Sex in the sculpture garden
The traces were undeniable. We were peering at one of the most famous Roman portrait sculptures in the world, discussing with art-historical intensity the provenance, the marble and the tooling. Then someone had the nerve to point out that on its cheek and its chin were the faint but clear marks of two bright red lipstick kisses.
The sculpture in question was the colossal head – known as the “Mondragone Head” – of Antinous, the young lover of the emperor Hadrian, who died mysteriously, Robert-Maxwell-style, in AD 130 after falling into the river Nile. So distraught was the bereaved emperor that he flooded the Roman world with statues of his beloved, made him a god and named a city after him. There are more surviving statues of Antinous than of almost any other character in antiquity (many from Hadrian’s own villa at Tivoli). They all share the same sultry sensuousness and the luscious pouting lips that characterize the “Mondragone”.
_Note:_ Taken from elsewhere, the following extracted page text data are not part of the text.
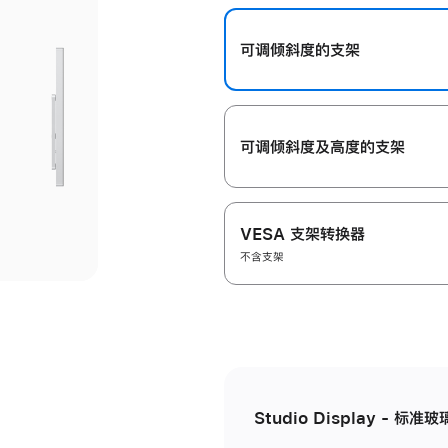
开
可调倾斜度的支架
可调倾斜度及高‍度的支‍架
VESA 支架转换器
不含支架
Studio Display - 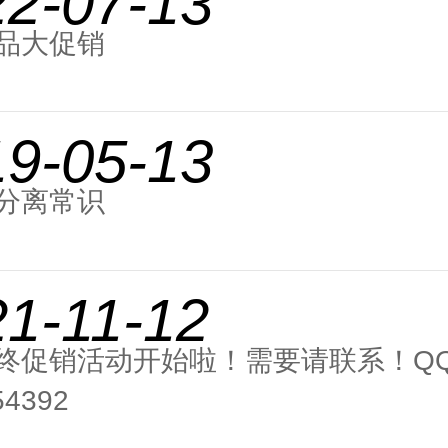
22-07-13
品大促销
19-05-13
分离常识
1-11-12
终促销活动开始啦！需要请联系！Q
54392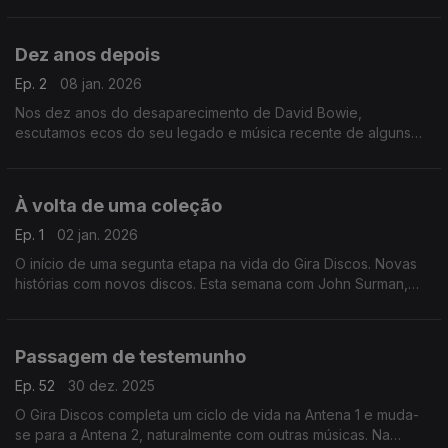
onde escutamos música originbal e peças gravadas que usou
no seu cinema.
Dez anos depois
Ep. 2
08 jan. 2026
Nos dez anos do desaparecimento de David Bowie,
escutamos ecos do seu legado e música recente de alguns
colaboradores seus. Ouvimos Philip Glass, Maria Schneider ou
Donny McCaslin, entre outros.
À volta de uma coleção
Ep. 1
02 jan. 2026
O início de uma segunta etapa na vida do Gira Discos. Novas
histórias com novos discos. Esta semana com John Surman,
Anja Lechner, Nina Simone, Valentin Silvestrov ou Brian Eno,
entre outros.
Passagem de testemunho
Ep. 52
30 dez. 2025
O Gira Discos completa um ciclo de vida na Antena 1 e muda-
se para a Antena 2, naturalmente com outras músicas. Na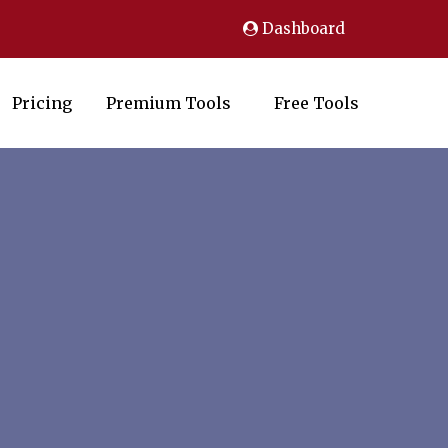
Dashboard
Pricing
Premium Tools
Free Tools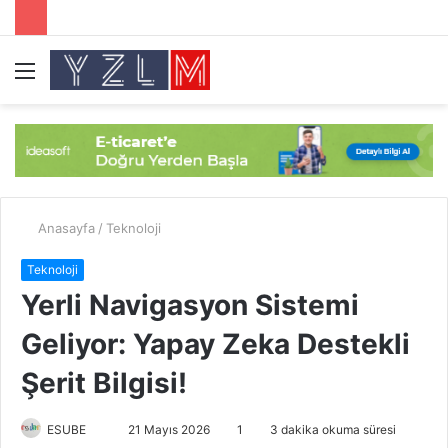
Menü
A
y
...
Anasayfa
/
Teknoloji
Teknoloji
Yerli Navigasyon Sistemi
Geliyor: Yapay Zeka Destekli
Şerit Bilgisi!
ESUBE
B
21 Mayıs 2026
1
3 dakika okuma süresi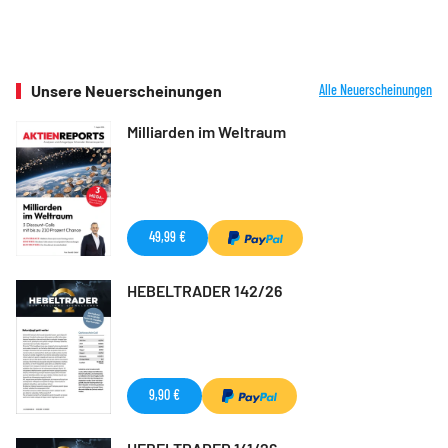
Unsere Neuerscheinungen
Alle Neuerscheinungen
Milliarden im Weltraum
49,99 €
HEBELTRADER 142/26
9,90 €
His usual home is in the Louvre, where he ended up in 1808, courtesy of Napoleon. But we were in Leeds where he has come to be star of an exquisite show at the Henry Moore Institute, which opened today (and continues till 27 August). This has drawn together 14 of the many Antinous images, a little gallery of beautiful boys who have travelled from Dresden, Athens, Rome, Cambridge and elsewhere. One of the show’s themes – appropriately enough – is the question of what makes a statue, or a body, desirable. What is it to “want” a work of art?
The erotic charm of sculpture has a long literary history. Back in the second century AD, the Greek satirist Lucian told the story of one young obsessive who contrived to get locked up at night with Praxiteles’ famous statue of Aphrodite at Cnidus. The young man went mad; but the indelible stain on the statue’s thigh was proof enough of what had gone on. Oscar Wilde picked up the theme in his “Charmides” – an engaging piece of doggerel, in which the hero smuggles himself into the Parthenon and “paddles” up to Athena’s statue.
Until today I had never quite imagined that this was anything other than a literary conceit. But the evidence was before my eyes.
The assault on the “Mondragone” certainly did not happen in Leeds. The curators there were as gob-smacked as anyone to discover the tell-tale marks. But at some point between Paris and its unpacking at the Henry Moore, some latter-day Hadrian – man or woman – had given it a couple of real red smackers. In jest, in irony or in passion, we shall probably never know.
It couldn’t have happened to a more appropriate work of art than this surrogate of imperial desire. Presumably it’s much what the emperor Hadrian himself had in mind.